I flashed the latest version of aokp and did a couple of wipes and it happened

Sent from my Galaxy Nexus using RootzWiki


----------



## fused2explode (Jan 6, 2012)

iPois0n said:


> Just out of curiosity what did you guys think you did wrong to cause the secure element to break down? Did you restore a copy of wallet.apk? Or were you guys switching out batteries to often? Or something else?
> 
> Sent from my Galaxy Nexus using Tapatalk 2


They didn't reset Wallet before flashing a new rom

Sent from my GT-I9300 using Tapatalk 2


----------



## psycho_maniac (Jun 9, 2011)

What do you mean? I haven't reset it either and its still loading without this error. Granted I haven't actually used wallet. Just still have my 10 dollars credit.

Sent from my Galaxy Nexus using RootzWiki


----------



## tapiocadestroyer (Apr 24, 2012)

psycho_maniac said:


> What do you mean? I haven't reset it either and its still loading without this error. Granted I haven't actually used wallet. Just still have my 10 dollars credit.
> 
> Sent from my Galaxy Nexus using RootzWiki


 mine worked for a while but then shut off like a light switch and now it's gone forever









Sent from my Galaxy Nexus using RootzWiki


----------



## ashclepdia (Oct 10, 2011)

breakyoself said:


> Can you please elaborate (step by step) how to use this method? I am not sure what they etc. is or how to ensure "644 perms." Thanks!


644= rw-r--r--
For more information regarding how to understand this go here
http://www.hostknox.com/clients/knowledgebase/127/What-are-file-permissions-and-how-to-change-them.html

--- (0) no permission 
--x (1) execute permission
-w- (2) write permission
r-- (4) read permission
rw- (6) read and write permission 
r-x (5) read and execute permission 
rwx (7) read, write and execute permission

From my nexus tappin the talk
<edit post successful>


----------



## tapiocadestroyer (Apr 24, 2012)

Had a weird thing happen last night. I opened wallet and it would be stuck at the initializing device screen. I rebooted and went back to wallet and got a "device not supported in your country or carrier". I rebooted once again and it allowed me to open wallet, create a pin, and sent my wallet email of confirmation. Unfortunately it would not allow me to add a credit card. I couldn't even see the that option. It would only show past transactions and offers. So very weird being I had the "secure element not responding" error.

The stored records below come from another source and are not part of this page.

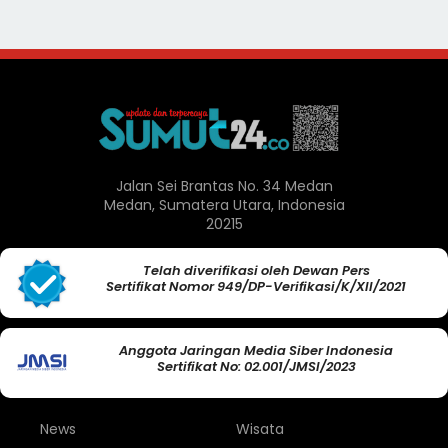
Jalan Sei Brantas No. 34 Medan
Medan, Sumatera Utara, Indonesia
20215
Telah diverifikasi oleh Dewan Pers
Sertifikat Nomor 949/DP-Verifikasi/K/XII/2021
Anggota Jaringan Media Siber Indonesia
Sertifikat No: 02.001/JMSI/2023
News
Wisata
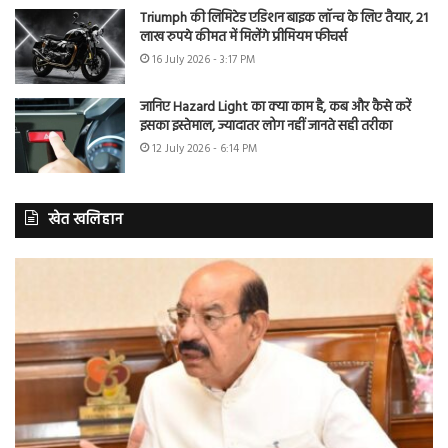
Triumph की लिमिटेड एडिशन बाइक लॉन्च के लिए तैयार, 21
लाख रुपये कीमत में मिलेंगे प्रीमियम फीचर्स
16 July 2026 - 3:17 PM
जानिए Hazard Light का क्या काम है, कब और कैसे करें
इसका इस्तेमाल, ज्यादातर लोग नहीं जानते सही तरीका
12 July 2026 - 6:14 PM
खेत खलिहान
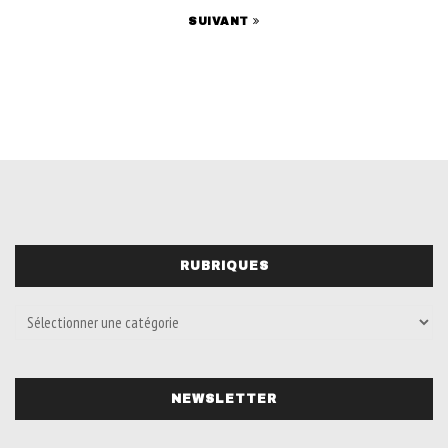
SUIVANT
RUBRIQUES
NEWSLETTER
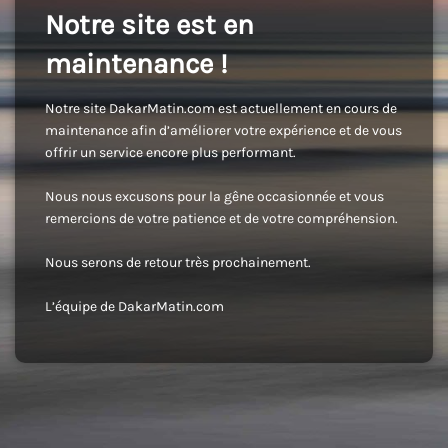
Notre site est en
maintenance !
Notre site DakarMatin.com est actuellement en cours de
maintenance afin d’améliorer votre expérience et de vous
offrir un service encore plus performant.
Nous nous excusons pour la gêne occasionnée et vous
remercions de votre patience et de votre compréhension.
Nous serons de retour très prochainement.
L’équipe de DakarMatin.com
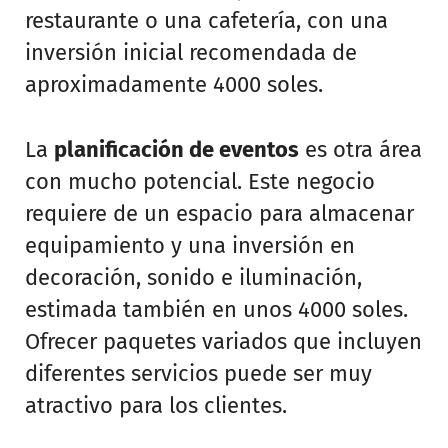
restaurante o una cafetería, con una
inversión inicial recomendada de
aproximadamente 4000 soles.
La
planificación de eventos
es otra área
con mucho potencial. Este negocio
requiere de un espacio para almacenar
equipamiento y una inversión en
decoración, sonido e iluminación,
estimada también en unos 4000 soles.
Ofrecer paquetes variados que incluyen
diferentes servicios puede ser muy
atractivo para los clientes.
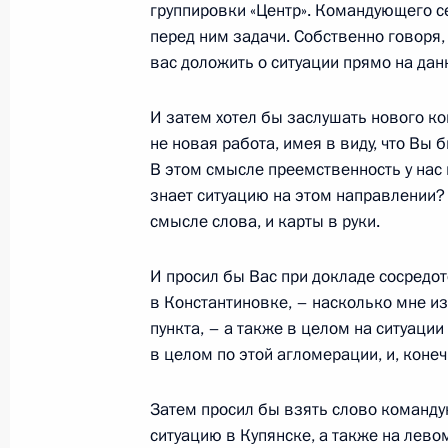
группировки «Центр». Командующего с
18 ноября 2025 года, 18:00
перед ним задачи. Собственно говоря, 
вас доложить о ситуации прямо на да
Встреча с Премьером Государствен
И затем хотел бы заслушать нового к
не новая работа, имея в виду, что Вы
18 ноября 2025 года, 16:20
Москва, Кремль
В этом смысле преемственность у нас 
знает ситуацию на этом направлении?
смысле слова, и карты в руки.
Встреча с главами правительств го
И просил бы Вас при докладе сосредот
18 ноября 2025 года, 15:30
Москва, Кремль
в Константиновке, – насколько мне из
пункта, – а также в целом на ситуаци
в целом по этой агломерации, и, конеч
Церемония закладки атомного лед
18 ноября 2025 года, 15:00
Москва, Кремль
Затем просил бы взять слово команду
ситуацию в Купянске, а также на лево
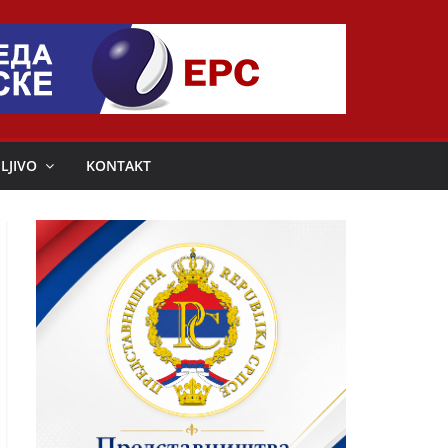
LJIVO
KONTAKT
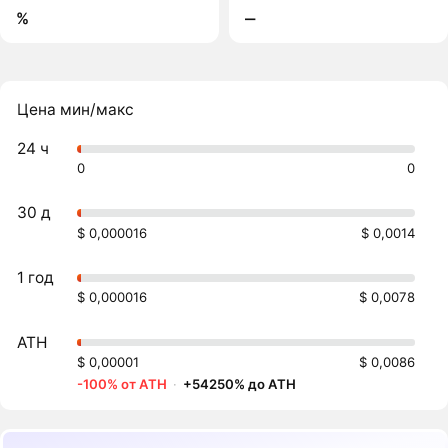
%
‒
Цена мин/макс
24 ч
0
0
30 д
$ 0,000016
$ 0,0014
1 год
$ 0,000016
$ 0,0078
ATH
$ 0,00001
$ 0,0086
-100% от ATH
·
+54250% до ATH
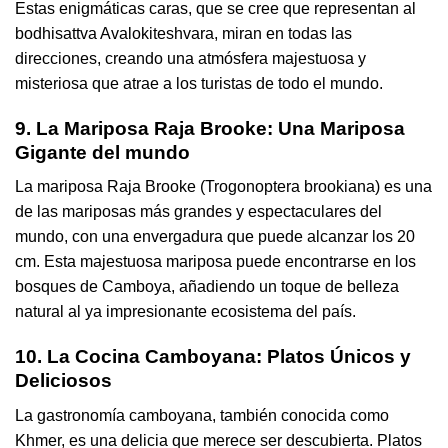
Estas enigmáticas caras, que se cree que representan al
bodhisattva Avalokiteshvara, miran en todas las
direcciones, creando una atmósfera majestuosa y
misteriosa que atrae a los turistas de todo el mundo.
9. La Mariposa Raja Brooke: Una Mariposa
Gigante del mundo
La mariposa Raja Brooke (Trogonoptera brookiana) es una
de las mariposas más grandes y espectaculares del
mundo, con una envergadura que puede alcanzar los 20
cm. Esta majestuosa mariposa puede encontrarse en los
bosques de Camboya, añadiendo un toque de belleza
natural al ya impresionante ecosistema del país.
10. La Cocina Camboyana: Platos Únicos y
Deliciosos
La gastronomía camboyana, también conocida como
Khmer, es una delicia que merece ser descubierta. Platos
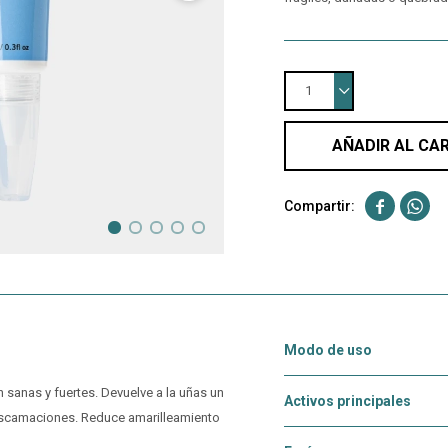
1
AÑADIR AL CA


Modo de uso
 sanas y fuertes. Devuelve a la uñas un
Activos principales
escamaciones. Reduce amarilleamiento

Sent from my Galaxy Nexus using RootzWiki


----------



## sbmootyar (Jun 10, 2011)

did anyone ever get to the bottom of the secure element not responding?????


----------



## DrPhant0m (Aug 24, 2011)

With the new Wallet app supporting debit cards with "paypass/paywave/etc" I'm really wishing that my secure element would finally respond.

The Box links are broken... Can anyone figure out a way to get this to work again? I called Google Wallet support, and the "specialist" told me that the only way to fix it is if you replace the phone. I tend to think, however, that replacement is the "noob" way out... there has to be a "dev-friendly" way. I've seen recommendations that if you restore your phone back to a state when you could use Wallet (same android ID), that you could wipe Wallet, and erase the past. Unfortunately, I made a habit of constant nandroid backups and removing old ones... and I waited too long.

Somebody help us!


----------



## Jubakuba (Sep 8, 2011)

I'm not sure if the nandroid method works or not.
I've never had the issue *knock on wood*.
I'm sure if a developer found an easy out...we'd be the first to know.

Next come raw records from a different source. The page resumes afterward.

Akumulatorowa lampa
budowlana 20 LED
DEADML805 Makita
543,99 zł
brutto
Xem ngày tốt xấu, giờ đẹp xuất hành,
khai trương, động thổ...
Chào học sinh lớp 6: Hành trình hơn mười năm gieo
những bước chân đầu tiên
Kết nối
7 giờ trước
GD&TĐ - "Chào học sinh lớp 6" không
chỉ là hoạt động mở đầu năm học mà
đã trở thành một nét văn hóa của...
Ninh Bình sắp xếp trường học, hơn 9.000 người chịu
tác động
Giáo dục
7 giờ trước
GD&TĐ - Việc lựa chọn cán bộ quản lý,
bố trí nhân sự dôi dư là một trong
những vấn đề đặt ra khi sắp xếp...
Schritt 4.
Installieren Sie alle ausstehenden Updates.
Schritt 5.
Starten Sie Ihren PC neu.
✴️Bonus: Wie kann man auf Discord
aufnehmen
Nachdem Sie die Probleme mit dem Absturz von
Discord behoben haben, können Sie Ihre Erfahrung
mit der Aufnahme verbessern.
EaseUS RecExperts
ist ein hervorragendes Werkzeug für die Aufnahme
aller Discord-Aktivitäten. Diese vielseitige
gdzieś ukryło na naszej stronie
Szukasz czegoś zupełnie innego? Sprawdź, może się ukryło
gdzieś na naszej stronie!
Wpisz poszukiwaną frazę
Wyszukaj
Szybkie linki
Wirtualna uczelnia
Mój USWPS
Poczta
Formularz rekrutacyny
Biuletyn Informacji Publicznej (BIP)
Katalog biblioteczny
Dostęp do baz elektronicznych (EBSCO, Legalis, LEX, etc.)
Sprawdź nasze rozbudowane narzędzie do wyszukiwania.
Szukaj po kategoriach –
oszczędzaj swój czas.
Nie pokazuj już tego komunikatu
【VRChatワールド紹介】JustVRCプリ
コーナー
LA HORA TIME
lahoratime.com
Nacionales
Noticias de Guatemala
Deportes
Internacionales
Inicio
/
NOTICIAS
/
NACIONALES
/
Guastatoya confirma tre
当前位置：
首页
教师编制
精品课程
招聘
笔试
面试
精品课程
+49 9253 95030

By box links...do you mean to the Wallet.apk?









Scan this and open with play store.


----------



## AndroidChakra (Apr 14, 2012)

Stupid question but has anyone tried going to "https://wallet.google.com" and removing the device? I don't use wallet at all, ever, so I don't know if what I did was good or bad.


----------



## destinydmm (Jun 25, 2011)

Jubakuba said:


> I'm not sure if the nandroid method works or not.
> I've never had the issue *knock on wood*.
> I'm sure if a developer found an easy out...we'd be the first to know.
> 
> ...


This is the response I get from the barcode.

Sent from my Galaxy Nexus using Tapatalk 2


----------



## Executor (Jan 15, 2012)

Download MarketEnabler and use it to fake being on T-Mobile, then you can download it.


----------



## cobjones (Jun 21, 2011)

I smell class action.

Btw I don't want in because it would be a lousy 16 bucks.


----------



## destinydmm (Jun 25, 2011)

Executor said:


> Download MarketEnabler and use it to fake being on T-Mobile, then you can download it.


I've installed other apks and I still get the Secure element popup. I've done everything that has been advised to fix the problem. Doesn't work for me.


----------